━━━ RECORDS SUPPLIED
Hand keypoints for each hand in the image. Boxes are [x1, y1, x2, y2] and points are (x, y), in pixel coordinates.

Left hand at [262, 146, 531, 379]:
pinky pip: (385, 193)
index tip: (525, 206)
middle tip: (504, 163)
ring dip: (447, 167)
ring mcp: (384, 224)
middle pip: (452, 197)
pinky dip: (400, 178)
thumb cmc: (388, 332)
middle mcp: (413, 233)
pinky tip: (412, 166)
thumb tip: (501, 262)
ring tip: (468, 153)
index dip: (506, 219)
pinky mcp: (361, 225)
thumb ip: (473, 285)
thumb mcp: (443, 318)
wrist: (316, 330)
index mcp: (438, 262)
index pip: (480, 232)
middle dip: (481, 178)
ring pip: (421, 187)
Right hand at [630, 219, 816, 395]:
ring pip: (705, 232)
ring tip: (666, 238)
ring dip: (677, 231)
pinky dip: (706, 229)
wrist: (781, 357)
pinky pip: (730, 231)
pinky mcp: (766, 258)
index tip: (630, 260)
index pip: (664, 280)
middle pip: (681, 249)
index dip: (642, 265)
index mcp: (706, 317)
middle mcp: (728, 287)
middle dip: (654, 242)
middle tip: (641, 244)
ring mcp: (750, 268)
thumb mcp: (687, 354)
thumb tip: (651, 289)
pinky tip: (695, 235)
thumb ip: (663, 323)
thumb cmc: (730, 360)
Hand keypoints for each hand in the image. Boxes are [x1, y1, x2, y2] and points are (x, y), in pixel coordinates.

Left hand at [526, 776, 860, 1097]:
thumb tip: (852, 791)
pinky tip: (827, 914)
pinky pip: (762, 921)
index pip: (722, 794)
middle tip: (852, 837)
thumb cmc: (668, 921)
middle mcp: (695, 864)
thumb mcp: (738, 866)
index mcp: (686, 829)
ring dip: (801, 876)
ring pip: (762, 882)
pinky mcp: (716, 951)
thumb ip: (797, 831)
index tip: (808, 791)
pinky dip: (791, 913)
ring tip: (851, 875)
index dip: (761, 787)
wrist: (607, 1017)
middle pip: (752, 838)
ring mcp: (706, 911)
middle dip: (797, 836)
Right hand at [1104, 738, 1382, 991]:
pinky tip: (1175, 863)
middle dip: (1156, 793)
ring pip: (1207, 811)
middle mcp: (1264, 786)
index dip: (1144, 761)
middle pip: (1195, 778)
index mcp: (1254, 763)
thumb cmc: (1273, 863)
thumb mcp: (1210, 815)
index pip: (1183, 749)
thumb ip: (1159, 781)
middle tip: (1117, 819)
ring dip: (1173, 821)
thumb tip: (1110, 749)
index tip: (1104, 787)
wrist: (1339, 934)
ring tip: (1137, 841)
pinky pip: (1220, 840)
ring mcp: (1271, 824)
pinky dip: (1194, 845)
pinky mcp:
━━━━━━
**DIRECTIONS FOR THIS TASK**: Reproducing the whole listing above is not the task. Copy exactly only the lines from the one with "index pip: (480, 232)" to the one with "thumb ip: (663, 323)", both kept.

**ANSWER SECTION**:
index pip: (480, 232)
middle dip: (481, 178)
ring pip: (421, 187)
Right hand at [630, 219, 816, 395]:
ring pip: (705, 232)
ring tip: (666, 238)
ring dip: (677, 231)
pinky dip: (706, 229)
wrist: (781, 357)
pinky pip: (730, 231)
pinky mcp: (766, 258)
index tip: (630, 260)
index pip: (664, 280)
middle pip: (681, 249)
index dip: (642, 265)
index mcp: (706, 317)
middle mcp: (728, 287)
middle dip: (654, 242)
middle tip: (641, 244)
ring mcp: (750, 268)
thumb mcp: (687, 354)
thumb tip: (651, 289)
pinky tip: (695, 235)
thumb ip: (663, 323)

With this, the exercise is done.